Selective IgM Deficiency with T Cell Defects and Mycobacterium Avium Complex (MAC) Infection
Sudhir Gupta*, Sudhanshu Agrawal, Sastry Gollapudi
Identifiers and Pagination:Year: 2012
First Page: 8
Last Page: 12
Publisher Id: TOIJ-5-8
Article History:Received Date: 11/11/2011
Revision Received Date: 15/1/2012
Acceptance Date: 16/1/2012
Electronic publication date: 22/3/2012
Collection year: 2012
open-access license: This is an open access article distributed under the terms of the Creative Commons Attribution 4.0 International Public License (CC-BY 4.0), a copy of which is available at: https://creativecommons.org/licenses/by/4.0/legalcode. This license permits unrestricted use, distribution, and reproduction in any medium, provided the original author and source are credited.

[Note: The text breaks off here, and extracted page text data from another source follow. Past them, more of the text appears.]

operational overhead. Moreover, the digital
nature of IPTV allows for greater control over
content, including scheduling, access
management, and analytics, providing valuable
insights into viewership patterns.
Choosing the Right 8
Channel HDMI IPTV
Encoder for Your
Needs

Primary selective IgM deficiency in adults is associated with normal T cell function, and patients clinically manifest with recurrent pyogenic bacterial infections. In this study, we present three patients with selective IgM deficiency with significant defects in T cells and NK cell cytotoxicity, and Mycobacterial avium intracellulare (MAC) infection. T cell defect is characterized by markedly reduced numbers of T cells and T cell subsets, decreased T cell proliferative responses to mitogens and antigens, including PPD, and significantly decreased production of IFN-γ; however, expression of IFN-γ receptors is normal. We propose that selective IgM deficiency with significant T cell functional defects might represent a distinct clinical entity, which is associated with increased susceptibility to MAC infection.